Healthcare computing 'glitch' time again: 15 patients possibly given wrong antibiotic after lab error at Regina General Hospital

Just another computer "glitch", that innocuous euphemism for a catastrophe-promoting IT defect, this time causing patients to receive the wrong antibiotics:

Regina Leader-Post
April 17, 2013

15 patients possibly given wrong antibiotic after lab error at Regina General Hospital 

Fifteen patients in southern Saskatchewan were potentially treated with the wrong antibiotic stemming from a lab error at Regina General Hospital, the Regina Qu'Appelle Health Region announced Tuesday.

According to the RQHR, lab reports between late January and late March erroneously deemed Clindamycin would effectively treat the patients' infections when those bugs were actually resistant to the drug.  [The biological bugs, not the cybernetic bugs, that is - ed.]

Only one of the 15 patients suffered adverse effects. The 15th patient, an adult male, experienced short-term negative effects but has since been switched to another antibiotic. Citing patient confidentiality, the health region would not elaborate on the man's condition.

Dr. Jessica Minion, a medical microbiologist in the General Hospital's laboratory, said a computer glitch caused the faulty reports between Jan. 23 and March 28. 

Need I add that this "glitch" could very easily have killed people?

Minion added she and other medical staff will now cross-check lab reports against lab tests after a change has been made within the computer system.

Wait - if the "glitch" is fixed, why is cross-checking still needed?  Doesn't sound like there's much confidence in this computing system...

The lab became aware of the problem on March 28 when the doctor treating the man who experienced problems notified the hospital, Minion said.
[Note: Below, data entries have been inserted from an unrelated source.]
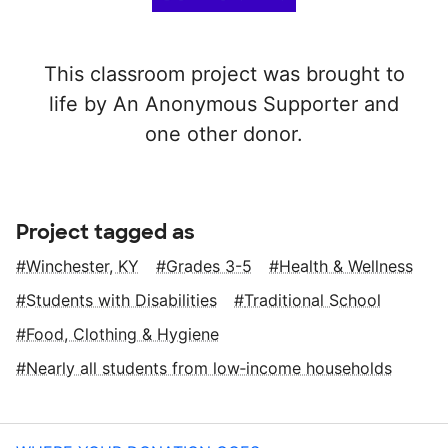
This classroom project was brought to
life by An Anonymous Supporter and
one other donor.
Project tagged as
Winchester, KY
Grades 3-5
Health & Wellness
Students with Disabilities
Traditional School
Food, Clothing & Hygiene
Nearly all students from low‑income households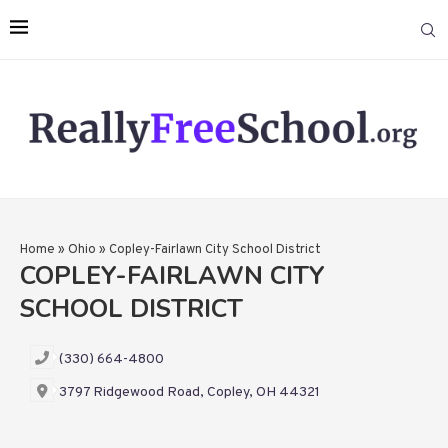
Home
»
Ohio
»
Copley-Fairlawn City School District
COPLEY-FAIRLAWN CITY
SCHOOL DISTRICT
(330) 664-4800
3797 Ridgewood Road, Copley, OH 44321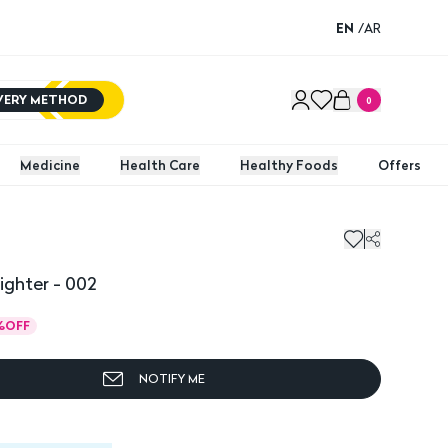
EN
/
AR
IVERY METHOD
0
Medicine
Health Care
Healthy Foods
Offers
ighter - 002
%
OFF
NOTIFY ME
Lab staff then sifted through records and determined a total of 15 people had been prescribed Clindamycin since the erroneous reports began Jan. 23. 

Clindamycin itself is not an innocuous drug, with many potential serious side effects.

"It was a very identifiable mistake that was being made in the computer system, and there is a very clear trail of who exactly it affected," she said. "So we are quite confident that we have identified everybody that would have been affected."

Only by the grace of God, none of those affected are six feet (2 meters) under, either due to their primary infections or drug adverse events from a drug they should never have been given.

At least this time the oft-heard refrain "but patient safety was not compromised" was not proffered.